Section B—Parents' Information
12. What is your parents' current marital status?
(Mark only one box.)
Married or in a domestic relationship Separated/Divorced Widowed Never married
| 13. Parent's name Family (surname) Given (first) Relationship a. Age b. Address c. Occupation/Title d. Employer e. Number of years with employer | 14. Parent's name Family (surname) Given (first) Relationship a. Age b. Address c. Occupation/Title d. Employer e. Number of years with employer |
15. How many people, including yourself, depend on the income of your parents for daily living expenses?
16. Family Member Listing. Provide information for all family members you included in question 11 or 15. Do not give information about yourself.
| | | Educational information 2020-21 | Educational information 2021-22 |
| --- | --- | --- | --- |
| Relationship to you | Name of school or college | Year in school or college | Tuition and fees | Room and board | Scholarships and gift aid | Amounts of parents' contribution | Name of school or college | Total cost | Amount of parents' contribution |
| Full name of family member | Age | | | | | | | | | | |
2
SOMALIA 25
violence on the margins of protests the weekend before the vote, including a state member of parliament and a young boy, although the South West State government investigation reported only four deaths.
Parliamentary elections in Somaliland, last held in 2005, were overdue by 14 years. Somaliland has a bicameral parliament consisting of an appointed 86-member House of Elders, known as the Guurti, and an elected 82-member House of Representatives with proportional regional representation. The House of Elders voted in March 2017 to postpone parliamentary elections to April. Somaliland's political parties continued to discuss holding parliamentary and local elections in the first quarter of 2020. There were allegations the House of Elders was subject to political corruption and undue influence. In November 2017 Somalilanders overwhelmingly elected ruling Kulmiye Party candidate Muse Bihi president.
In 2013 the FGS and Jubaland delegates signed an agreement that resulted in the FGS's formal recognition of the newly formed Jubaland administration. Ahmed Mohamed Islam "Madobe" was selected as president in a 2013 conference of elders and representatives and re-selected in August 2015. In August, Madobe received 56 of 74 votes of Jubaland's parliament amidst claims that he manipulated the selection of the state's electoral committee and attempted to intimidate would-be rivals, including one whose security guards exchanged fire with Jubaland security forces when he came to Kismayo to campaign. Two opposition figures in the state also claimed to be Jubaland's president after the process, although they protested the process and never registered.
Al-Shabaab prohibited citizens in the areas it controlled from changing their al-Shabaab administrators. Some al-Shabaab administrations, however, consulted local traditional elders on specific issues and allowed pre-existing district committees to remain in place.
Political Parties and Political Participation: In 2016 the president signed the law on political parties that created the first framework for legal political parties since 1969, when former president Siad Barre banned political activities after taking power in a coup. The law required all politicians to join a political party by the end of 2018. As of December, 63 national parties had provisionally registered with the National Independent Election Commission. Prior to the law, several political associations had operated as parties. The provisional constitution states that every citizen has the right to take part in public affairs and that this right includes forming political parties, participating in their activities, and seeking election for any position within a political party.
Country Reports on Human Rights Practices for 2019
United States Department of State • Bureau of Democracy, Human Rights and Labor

^^^^^^^^

Task brief: Repeat the entries above verbatim, but only from the line that has "12. What is" down to the line that has "violence on the", inclusive.

Expected output:
12. What is your parents' current marital status?
(Mark only one box.)
Married or in a domestic relationship Separated/Divorced Widowed Never married
| 13. Parent's name Family (surname) Given (first) Relationship a. Age b. Address c. Occupation/Title d. Employer e. Number of years with employer | 14. Parent's name Family (surname) Given (first) Relationship a. Age b. Address c. Occupation/Title d. Employer e. Number of years with employer |
15. How many people, including yourself, depend on the income of your parents for daily living expenses?
16. Family Member Listing. Provide information for all family members you included in question 11 or 15. Do not give information about yourself.
| | | Educational information 2020-21 | Educational information 2021-22 |
| --- | --- | --- | --- |
| Relationship to you | Name of school or college | Year in school or college | Tuition and fees | Room and board | Scholarships and gift aid | Amounts of parents' contribution | Name of school or college | Total cost | Amount of parents' contribution |
| Full name of family member | Age | | | | | | | | | | |
2
SOMALIA 25
violence on the margins of protests the weekend before the vote, including a state member of parliament and a young boy, although the South West State government investigation reported only four deaths.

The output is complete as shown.